High expression of ferroptosis-sensitizer ACSL4 as an indicator of good response to immune checkpoint inhibitors and preferable survival with increased TIICs in skin cutaneous melanoma.

Abstract

e21594 Background: Skin cutaneous melanoma (SKCM) has a high incidence and mortality. Immune checkpoint inhibitors (ICIs) are promising but show heterogeneous efficacy in the SKCM treatment. T cell-promoted tumor ferroptosis is a vital anti-tumor mechanism of ICIs. Acyl-CoA synthetase long chain family member 4 (ACSL4) can sensitize ferroptosis by facilitating lipid peroxidation. So we proposed that ACSL4 is a positive predictor for ICIs efficacy and correlated with tumor-infiltrating immune cells (TIICs) in SKCM. Methods: The responses of SKCM patients to ICIs were evaluated from Tumor Immune Dysfunction and Exclusion (TIDE) using the gene expression data of The Cancer Genome Atlas (TCGA)-SKCM downloaded from UCSC Xena browser and datasets within TIDE. The correlation between ACLS4 expression and survival was obtained from the Online consensus Survival webserver for Skin Cutaneous Melanoma (OSskcm) and TIDE databases.
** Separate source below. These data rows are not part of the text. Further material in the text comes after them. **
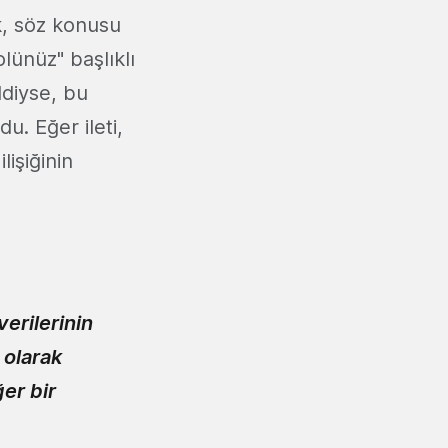
, söz konusu
olünüz" başlıklı
ldiyse, bu
u. Eğer ileti,
lişiğinin
erilerinin
 olarak
ğer bir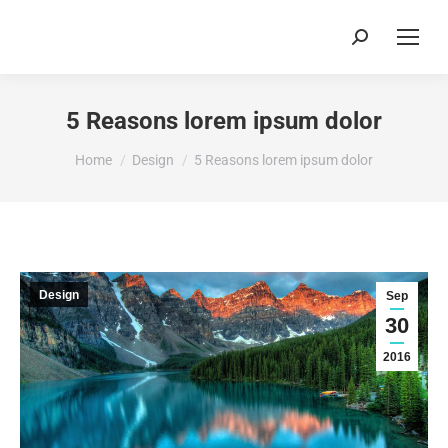
Search:
5 Reasons lorem ipsum dolor
You are here:
Home
Design
5 Reasons lorem ipsum dolor
Design
Sep
30
2016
The relationships between ACSL4 and TIICs were evaluated using the database of Tumor Immune Estimation Resource 2.0 (TIMER2.0). Results: ACSL4 expression was positively correlated with the predicted responder of ICIs in TCGA dataset (R = 0.12, p = 0.0093) and therapy outcomes of ICIs in Gide2019_PD1+CTLA4 (Progression-free survival(PFS), contimuous z = -2.39, p = 0.0169) and Lauss2017_ACT (PFS, contimuous z = -2.08, p = 0.0371; overall survival(OS), contimuous z = -2.96, p = 0.00309). Favorable OS was observed in the patients with high ACSL4 expression in the TCGA (HR = 0.6567, 95% CI = 0.5015̃0.8599, p = 0.0022) and GSE19234 (HR = 0.4135, 95% CI = 0.1748̃0.9784, p = 0.0445) from OSskcm and the GSE8401 (contimuous z = -2,24, p = 0.025) and GSE54467 (contimuous z = -2.26, p = 0.0239) from TIDE database. TIICs including CD8+ T cells, CD4+ T cells (memory, Th2), B cells, neutrophils, monocytes, M1 macrophages, and cancer-associated fibroblasts (CAFs) were positively associated with the expression level of ACSL4. Conclusions: High ACSL4 expression maybe indicates a good response to ICIs and long survival in SKCM. The increased T cells within the tumor microenvironment correlated with high ACSL4 expression possibly implied the synergism effects of ferroptosis and ICIs, deserving further investigation. Keywords: ACSL4, ICIs, TIICs, SKCM.